TEXT UNDER STUDY -
Texture, perspective

Now let's move to the point-and-shoot contenders.

Overall, the $300 Toshiba PDR-M61 created the most textured and color-perfect images in this category. It had the best depth of field in good lighting. The PDR-M61 also came in first in the skin tone test.

The 2.3-megapixel PDR-M61 not only deserved the Reviewer's Choice designation for its accurate emulation of skin tones, even in low lighting, but its $300 price also merited a Bang for the Buck honor.

It did feel flimsy and lacked crosshairs for accurate viewfinder framing, however. The zoom control was in an awkward spot where it could be hit accidentally, and the viewfinder was a bit obstructed by the lens.

The PDR-M61 used SmartMedia memory only. I would have preferred to see it pop up as plug-and-play removable storage under Microsoft Windows 2000. Nevertheless, compared with other cameras in the review, it was easy to use.

The $500 Toshiba PDR-M65 was nearly identical in format and color capability, but with a resolution of 3.3 megapixels. Thanks to its extra pixels, the camera did a better job of rendering texture but not as well rendering the red hibiscus.

Like its brother, the PDR-M65 required software to load images and accepted only SmartMedia.

For the extra $200, I would have liked to see an additional port for CompactFlash, which has advantages over SmartMedia, such as integration with firmware to speed image processing.

Another Reviewer's Choice, the $500, 2.2-megapixel Kodak DX3600, proved that a sub-3-megapixel camera could indeed take great pictures. It came with 8M of internal memory and had an expansion slot for CompactFlash cards.

But it wasn't perfect.

Glare from the sun reflecting off windows of a building behind our human subject produced a magenta skin tint. No other camera in the review was fooled by the sun's reflection.

Photographing the red hibiscus in bright sunlight, the DX3600's lower resolution manifested itself in colors that bled together. Nevertheless, I was impressed by its superb optical sharpness and vibrant color.

Kodak's image software could use more sophistication instead of playful icons and childlike text, which made the camera seem toylike. The software was complex and took a long time'about five minutes'to load.

All the images automatically went into a folder, leaving the user with little control over the data.

INFORMATION PROVIDED -
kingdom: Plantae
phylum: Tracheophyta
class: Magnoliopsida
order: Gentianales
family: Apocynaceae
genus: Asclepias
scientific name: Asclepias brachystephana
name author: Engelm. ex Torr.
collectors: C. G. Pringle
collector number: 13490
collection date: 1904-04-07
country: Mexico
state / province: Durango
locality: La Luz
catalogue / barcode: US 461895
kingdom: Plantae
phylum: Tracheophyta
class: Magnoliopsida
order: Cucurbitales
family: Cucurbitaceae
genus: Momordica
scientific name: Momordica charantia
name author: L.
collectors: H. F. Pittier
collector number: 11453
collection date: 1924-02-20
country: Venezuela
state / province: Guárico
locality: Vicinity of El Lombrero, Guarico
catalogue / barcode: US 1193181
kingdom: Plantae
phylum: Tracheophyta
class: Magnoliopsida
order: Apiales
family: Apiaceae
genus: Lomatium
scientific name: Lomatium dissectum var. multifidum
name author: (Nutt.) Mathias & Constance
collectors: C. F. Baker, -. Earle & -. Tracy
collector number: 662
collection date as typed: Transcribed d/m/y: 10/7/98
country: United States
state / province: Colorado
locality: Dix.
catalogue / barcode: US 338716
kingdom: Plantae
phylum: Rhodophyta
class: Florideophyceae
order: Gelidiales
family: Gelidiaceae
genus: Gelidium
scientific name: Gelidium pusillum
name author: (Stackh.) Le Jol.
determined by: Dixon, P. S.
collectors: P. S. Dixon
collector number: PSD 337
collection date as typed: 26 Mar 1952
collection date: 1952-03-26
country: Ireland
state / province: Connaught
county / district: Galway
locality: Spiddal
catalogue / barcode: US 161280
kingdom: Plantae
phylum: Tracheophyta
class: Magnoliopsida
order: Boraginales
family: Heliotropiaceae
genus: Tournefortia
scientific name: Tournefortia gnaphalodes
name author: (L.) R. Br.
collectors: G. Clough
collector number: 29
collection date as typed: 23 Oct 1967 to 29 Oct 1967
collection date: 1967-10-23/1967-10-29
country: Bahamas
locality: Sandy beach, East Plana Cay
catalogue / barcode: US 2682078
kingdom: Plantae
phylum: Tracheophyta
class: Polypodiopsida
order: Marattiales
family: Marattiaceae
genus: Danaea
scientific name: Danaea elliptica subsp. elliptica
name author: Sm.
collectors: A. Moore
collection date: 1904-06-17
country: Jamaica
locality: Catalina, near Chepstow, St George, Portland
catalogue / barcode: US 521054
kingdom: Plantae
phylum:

TASK 1 - In the camera review, write out the stretch from "Glare from the" through "and vibrant color.".
TASK 2 -
Answer these about the camera review:
(a) What did the Toshiba PDR-M61 cost?
(b) What resolution did the Toshiba PDR-M65 have?
(c) How much internal memory came with the Kodak DX3600?
TASK 3 - Carry the camera review on from its last sentence.
The data has no connection to the camera review.

EXPECTED OUTPUT 1 -
Glare from the sun reflecting off windows of a building behind our human subject produced a magenta skin tint. No other camera in the review was fooled by the sun's reflection.

Photographing the red hibiscus in bright sunlight, the DX3600's lower resolution manifested itself in colors that bled together. Nevertheless, I was impressed by its superb optical sharpness and vibrant color.

EXPECTED OUTPUT 2 -
(a) $300
(b) 3.3 megapixels
(c) 8M

EXPECTED OUTPUT 3 -
On the plus side, the Kodak software did indicate battery life, which is a guessing game with most digital cameras.

The second-best scorer on the neutral color test was the FujiFilm FinePix 2300, which incidentally scored lowest on the flower test.

This $200, easy-to-use, 2.1-megapixel camera accepted only SmartMedia. It was the easiest in the review to connect to a PC.

Under Win 2000, it plugged into the Universal Serial Bus port and immediately popped up on-screen as a removable storage device with device drivers.

Like the Toshiba PDR-M61, the Fuji FinePix 2300 merited a Bang for the Buck designation. It was somewhat awkward to use, however, because the LCD screen tended to wind up pressed against the user's nose.

The $450 Olympus C-2040 Zoom made indoor shots too dark and outdoor shots too bright. It felt like a professional camera, but at $450 for only 2.1 megapixels it was priced too high for its output quality. It too uses only SmartMedia cards.

It was, however, as easy to connect to a PC as the Fuji FinePix 2300.

The $800, 3.3-megapixel Epson Photo PC 3100Z did well in the neutral color tests, but the pictures were rather dark. I noticed that the bottom left of its images looked blurred, as if somthing was misaligned.

The Epson was the most expensive camera in the point-and-shoot category, and it felt that way. It had the feel and heft of a professional camera.

Quick on the draw

It took consistently good pictures and, like the Kodak and the Minolta, used CompactFlash media only. Unlike the Kodak, the Epson was easy and fast to install with a PC. Win 2000 saw it as a removable drive.

The Minolta Dimage 2330 reproduced the fruit bowl setup accurately, if a bit on the dark side.

But the skin tone test separated the Minolta from the rest of the point-and-shoot devices. Flesh took on a distinctly orange tint.

The Minolta uses CompactFlash media and connected easily to a PC as a removable drive. Like the Toshiba cameras but unlike the other cameras, it had no crosshairs and showed an obstructed view through the viewfinder.